During the writing of the book I have amassed a large pile of intellectual and practical debts. I am very grateful to Monika Baar, Claudia Baldoli, Kate Fisher, Tim Rees, Richard Toye and Frances Wilson for reading parts of the manuscript and offering me sound advice. The following have been helpful in a variety of ways: Jeremy Black, Jane Caplan, Chris Clarke, Patricia Clavin, Claire Feehily, Lara Feigel, Eileen Gunn, Tom Hoy, Jonathan Moffatt, Martin Thomas, Andrew Thorpe, Alex Walsham. I owe a special debt of gratitude to Vyvyan and Piers Brendon, who were kind enough to put me up, often at a few days notice, for all my archive trips to Cambridge. I am grateful to the Penguin Group for permission to use the Allen Lane archive at Bristol University and to Jean Rose for permission to quote from the files of Jonathan Cape in the Reading University Special Collections. I would also like to thank Verity Andrews and Brian Ryder for help in locating material in the Cape collection and the Allen & Unwin papers.

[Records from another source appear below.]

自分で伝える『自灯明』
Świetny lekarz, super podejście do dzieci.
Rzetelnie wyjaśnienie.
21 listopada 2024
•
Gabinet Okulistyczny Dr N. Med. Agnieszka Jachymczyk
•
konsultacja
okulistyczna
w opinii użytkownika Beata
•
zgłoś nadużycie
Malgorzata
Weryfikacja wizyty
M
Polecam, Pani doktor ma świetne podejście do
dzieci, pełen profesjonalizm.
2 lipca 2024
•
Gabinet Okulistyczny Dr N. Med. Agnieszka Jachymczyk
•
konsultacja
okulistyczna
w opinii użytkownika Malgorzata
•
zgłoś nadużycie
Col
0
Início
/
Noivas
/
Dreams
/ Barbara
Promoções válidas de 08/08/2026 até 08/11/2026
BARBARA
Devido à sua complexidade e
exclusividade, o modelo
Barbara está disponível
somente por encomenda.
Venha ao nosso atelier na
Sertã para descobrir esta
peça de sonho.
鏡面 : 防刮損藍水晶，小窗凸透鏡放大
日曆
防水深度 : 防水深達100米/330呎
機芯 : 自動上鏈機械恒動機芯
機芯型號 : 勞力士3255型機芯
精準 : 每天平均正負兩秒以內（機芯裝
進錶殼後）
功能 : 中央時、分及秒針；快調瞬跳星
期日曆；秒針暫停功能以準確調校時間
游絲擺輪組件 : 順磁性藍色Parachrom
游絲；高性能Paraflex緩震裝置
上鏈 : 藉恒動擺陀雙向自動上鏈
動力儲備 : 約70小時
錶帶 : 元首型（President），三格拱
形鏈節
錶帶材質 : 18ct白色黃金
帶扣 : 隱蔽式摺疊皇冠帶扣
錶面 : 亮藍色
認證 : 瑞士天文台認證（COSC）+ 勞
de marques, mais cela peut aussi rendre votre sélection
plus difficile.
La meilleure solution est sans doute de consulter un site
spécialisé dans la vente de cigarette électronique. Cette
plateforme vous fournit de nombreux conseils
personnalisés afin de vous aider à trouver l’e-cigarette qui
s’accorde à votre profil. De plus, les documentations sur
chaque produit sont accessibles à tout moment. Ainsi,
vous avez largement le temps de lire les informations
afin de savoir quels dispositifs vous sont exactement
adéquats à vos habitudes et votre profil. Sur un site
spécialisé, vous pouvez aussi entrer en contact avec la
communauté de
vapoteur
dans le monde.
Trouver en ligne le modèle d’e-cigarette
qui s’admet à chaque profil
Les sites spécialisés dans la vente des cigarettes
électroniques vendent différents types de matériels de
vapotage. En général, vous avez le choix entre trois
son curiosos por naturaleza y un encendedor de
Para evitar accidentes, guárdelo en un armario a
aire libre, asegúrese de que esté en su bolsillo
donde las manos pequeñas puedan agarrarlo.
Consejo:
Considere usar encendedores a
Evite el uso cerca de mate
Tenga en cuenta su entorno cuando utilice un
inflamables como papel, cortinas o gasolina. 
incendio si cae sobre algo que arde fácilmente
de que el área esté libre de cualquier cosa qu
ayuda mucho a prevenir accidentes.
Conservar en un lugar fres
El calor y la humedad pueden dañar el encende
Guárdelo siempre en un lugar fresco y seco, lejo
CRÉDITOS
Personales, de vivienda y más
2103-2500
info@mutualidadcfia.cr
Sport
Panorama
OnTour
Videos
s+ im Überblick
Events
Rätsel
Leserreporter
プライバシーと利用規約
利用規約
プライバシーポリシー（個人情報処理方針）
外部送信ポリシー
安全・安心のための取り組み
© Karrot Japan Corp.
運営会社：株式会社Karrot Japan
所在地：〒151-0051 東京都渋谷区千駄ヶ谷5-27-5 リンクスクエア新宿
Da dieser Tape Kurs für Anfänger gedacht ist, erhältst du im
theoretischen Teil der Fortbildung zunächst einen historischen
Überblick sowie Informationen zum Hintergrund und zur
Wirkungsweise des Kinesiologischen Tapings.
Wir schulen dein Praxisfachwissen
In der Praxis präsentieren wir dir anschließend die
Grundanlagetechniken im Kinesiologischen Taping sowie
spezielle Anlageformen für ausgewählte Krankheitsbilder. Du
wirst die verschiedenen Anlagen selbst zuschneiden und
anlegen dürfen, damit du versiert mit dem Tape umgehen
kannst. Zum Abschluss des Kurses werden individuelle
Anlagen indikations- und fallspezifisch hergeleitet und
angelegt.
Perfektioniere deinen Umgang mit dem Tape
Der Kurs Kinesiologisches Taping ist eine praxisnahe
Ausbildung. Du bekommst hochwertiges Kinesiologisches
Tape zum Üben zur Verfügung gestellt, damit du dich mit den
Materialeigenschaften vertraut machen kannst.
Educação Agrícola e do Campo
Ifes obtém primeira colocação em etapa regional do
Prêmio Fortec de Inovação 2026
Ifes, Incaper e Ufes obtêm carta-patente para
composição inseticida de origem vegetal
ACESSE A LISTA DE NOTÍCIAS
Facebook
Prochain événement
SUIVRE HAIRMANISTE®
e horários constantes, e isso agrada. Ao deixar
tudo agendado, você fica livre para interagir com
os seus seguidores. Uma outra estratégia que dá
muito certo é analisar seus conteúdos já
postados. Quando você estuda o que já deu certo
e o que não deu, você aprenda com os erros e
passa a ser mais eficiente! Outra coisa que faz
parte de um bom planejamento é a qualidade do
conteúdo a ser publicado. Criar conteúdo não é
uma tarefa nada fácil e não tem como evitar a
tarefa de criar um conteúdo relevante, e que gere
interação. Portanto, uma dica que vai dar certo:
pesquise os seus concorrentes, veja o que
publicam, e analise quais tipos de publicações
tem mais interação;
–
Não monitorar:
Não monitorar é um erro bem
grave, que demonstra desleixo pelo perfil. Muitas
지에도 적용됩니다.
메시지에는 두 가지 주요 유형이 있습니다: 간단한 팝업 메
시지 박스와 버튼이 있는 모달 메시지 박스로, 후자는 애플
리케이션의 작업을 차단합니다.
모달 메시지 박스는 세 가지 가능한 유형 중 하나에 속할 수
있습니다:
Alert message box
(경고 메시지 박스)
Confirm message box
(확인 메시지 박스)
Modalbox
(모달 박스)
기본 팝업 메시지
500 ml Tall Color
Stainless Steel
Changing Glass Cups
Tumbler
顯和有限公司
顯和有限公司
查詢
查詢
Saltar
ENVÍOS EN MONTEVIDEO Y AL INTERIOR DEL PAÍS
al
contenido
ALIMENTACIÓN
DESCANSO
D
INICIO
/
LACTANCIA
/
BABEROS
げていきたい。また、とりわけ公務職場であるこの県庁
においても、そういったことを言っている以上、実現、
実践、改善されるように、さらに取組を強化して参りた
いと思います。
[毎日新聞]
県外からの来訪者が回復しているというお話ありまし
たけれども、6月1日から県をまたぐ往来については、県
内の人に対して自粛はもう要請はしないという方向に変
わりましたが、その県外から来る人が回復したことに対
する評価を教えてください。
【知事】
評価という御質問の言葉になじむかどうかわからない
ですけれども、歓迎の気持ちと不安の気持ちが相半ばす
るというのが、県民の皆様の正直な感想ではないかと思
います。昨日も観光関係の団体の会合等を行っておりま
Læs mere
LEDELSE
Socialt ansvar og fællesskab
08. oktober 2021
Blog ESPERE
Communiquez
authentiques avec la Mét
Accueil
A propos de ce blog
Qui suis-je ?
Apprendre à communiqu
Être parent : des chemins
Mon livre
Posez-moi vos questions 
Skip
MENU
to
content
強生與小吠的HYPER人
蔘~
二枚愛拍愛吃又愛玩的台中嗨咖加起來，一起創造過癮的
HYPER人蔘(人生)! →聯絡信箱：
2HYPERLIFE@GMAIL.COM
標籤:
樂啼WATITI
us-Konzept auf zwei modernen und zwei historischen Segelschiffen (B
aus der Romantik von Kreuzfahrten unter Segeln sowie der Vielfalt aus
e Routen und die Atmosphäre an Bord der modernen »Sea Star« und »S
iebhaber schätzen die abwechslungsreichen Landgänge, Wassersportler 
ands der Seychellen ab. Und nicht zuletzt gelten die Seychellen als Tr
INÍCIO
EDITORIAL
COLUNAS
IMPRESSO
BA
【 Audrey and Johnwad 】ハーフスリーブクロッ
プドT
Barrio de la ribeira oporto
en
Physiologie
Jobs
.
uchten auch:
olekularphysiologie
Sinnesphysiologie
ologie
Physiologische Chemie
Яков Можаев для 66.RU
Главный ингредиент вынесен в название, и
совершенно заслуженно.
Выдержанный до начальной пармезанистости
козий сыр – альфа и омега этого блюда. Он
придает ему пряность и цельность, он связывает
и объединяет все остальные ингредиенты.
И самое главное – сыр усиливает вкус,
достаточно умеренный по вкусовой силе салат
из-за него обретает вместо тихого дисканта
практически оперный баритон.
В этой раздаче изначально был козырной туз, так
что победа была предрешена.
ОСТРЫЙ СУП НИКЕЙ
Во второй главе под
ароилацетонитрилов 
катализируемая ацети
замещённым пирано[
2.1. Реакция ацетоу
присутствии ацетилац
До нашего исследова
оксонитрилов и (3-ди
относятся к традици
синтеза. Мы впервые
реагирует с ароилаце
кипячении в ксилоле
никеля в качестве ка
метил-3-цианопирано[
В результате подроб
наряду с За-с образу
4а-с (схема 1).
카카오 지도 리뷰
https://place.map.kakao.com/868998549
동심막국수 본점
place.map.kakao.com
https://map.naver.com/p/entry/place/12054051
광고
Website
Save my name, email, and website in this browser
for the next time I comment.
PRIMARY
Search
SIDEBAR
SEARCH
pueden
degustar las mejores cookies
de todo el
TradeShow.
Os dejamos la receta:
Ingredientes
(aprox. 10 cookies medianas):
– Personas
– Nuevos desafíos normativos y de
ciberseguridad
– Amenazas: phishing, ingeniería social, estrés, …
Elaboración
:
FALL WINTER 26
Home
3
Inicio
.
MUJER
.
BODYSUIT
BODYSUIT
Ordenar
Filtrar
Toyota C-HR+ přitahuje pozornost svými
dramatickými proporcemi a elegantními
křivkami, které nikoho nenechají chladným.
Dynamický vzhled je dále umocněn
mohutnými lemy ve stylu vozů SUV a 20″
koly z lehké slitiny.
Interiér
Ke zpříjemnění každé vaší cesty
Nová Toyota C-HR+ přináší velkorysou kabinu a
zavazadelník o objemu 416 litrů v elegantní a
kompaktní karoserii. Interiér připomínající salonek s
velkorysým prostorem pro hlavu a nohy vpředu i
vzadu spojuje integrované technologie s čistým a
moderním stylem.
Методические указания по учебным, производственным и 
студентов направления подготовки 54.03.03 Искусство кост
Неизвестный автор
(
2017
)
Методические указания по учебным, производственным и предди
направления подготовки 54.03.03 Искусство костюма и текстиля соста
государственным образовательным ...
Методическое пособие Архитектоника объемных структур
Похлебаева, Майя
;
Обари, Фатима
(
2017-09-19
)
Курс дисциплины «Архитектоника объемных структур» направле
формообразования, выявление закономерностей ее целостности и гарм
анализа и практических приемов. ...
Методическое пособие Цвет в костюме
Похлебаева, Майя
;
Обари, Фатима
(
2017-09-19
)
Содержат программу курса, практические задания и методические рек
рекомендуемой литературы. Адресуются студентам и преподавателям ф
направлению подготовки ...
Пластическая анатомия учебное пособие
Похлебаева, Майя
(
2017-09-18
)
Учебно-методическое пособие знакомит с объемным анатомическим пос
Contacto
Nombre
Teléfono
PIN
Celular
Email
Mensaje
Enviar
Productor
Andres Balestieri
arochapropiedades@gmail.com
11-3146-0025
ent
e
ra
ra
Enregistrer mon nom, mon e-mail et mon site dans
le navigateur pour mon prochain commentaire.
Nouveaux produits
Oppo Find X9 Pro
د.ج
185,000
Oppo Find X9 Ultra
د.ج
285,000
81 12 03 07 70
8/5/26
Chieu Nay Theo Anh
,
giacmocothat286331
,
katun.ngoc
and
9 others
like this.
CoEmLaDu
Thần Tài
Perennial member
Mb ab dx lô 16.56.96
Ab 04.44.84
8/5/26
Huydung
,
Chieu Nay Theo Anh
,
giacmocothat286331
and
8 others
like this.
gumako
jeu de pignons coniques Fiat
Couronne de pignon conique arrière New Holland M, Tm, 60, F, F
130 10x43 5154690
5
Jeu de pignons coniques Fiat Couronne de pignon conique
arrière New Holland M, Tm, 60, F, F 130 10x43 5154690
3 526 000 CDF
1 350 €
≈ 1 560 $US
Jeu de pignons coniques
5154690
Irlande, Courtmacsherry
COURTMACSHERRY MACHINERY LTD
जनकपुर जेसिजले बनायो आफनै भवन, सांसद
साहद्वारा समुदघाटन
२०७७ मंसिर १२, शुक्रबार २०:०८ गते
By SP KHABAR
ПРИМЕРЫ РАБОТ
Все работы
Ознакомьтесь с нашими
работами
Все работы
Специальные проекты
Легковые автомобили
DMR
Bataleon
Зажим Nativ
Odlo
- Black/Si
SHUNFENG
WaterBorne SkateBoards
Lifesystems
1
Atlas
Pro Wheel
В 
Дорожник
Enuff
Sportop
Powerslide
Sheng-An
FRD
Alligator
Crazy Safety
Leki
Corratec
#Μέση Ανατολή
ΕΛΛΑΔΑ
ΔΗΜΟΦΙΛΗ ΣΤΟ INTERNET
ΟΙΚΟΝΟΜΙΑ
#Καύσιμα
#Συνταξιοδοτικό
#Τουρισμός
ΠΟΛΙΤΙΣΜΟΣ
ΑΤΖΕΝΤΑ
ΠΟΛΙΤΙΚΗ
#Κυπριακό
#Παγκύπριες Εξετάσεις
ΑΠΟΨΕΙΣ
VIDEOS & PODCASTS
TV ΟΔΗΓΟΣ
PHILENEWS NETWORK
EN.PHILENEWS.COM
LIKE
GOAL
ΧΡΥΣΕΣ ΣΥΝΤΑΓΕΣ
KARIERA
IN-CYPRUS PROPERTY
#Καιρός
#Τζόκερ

Eva Guggemos gave me assistance with the Lawrence and Wishart papers at Yale. I am glad to be able to thank Elizabeth al-Qadhi for allowing me to use the papers of her father, John Strachey. I am also grateful to Faber and Faber for permission to quote from the work of T. S. Eliot and W. H. Auden. I would like to thank the archivists and librarians in all the many places I have visited over the past two years while researching the book, but I would like in particular to acknowledge the staff at the LSE Archive for their unfailing courtesy and helpfulness. My new academic home at the University of Exeter has been a keen supporter of this project and I would like to record my thanks for the financial assistance which has made much of this research possible and for the helpfulness and advice of my colleagues. Simon Winder has been as ever an inestimable editor, and my agent Gill Coleridge a true friend and supporter, and I am conscious of the large debt I owe them both. My new editor in New York, Wendy Wolf, has rightly asked me to make the Englishness of the text more accessible and has made it a better book as a result. A final thanks to my family for their persistent interest in and enthusiasm for what I do.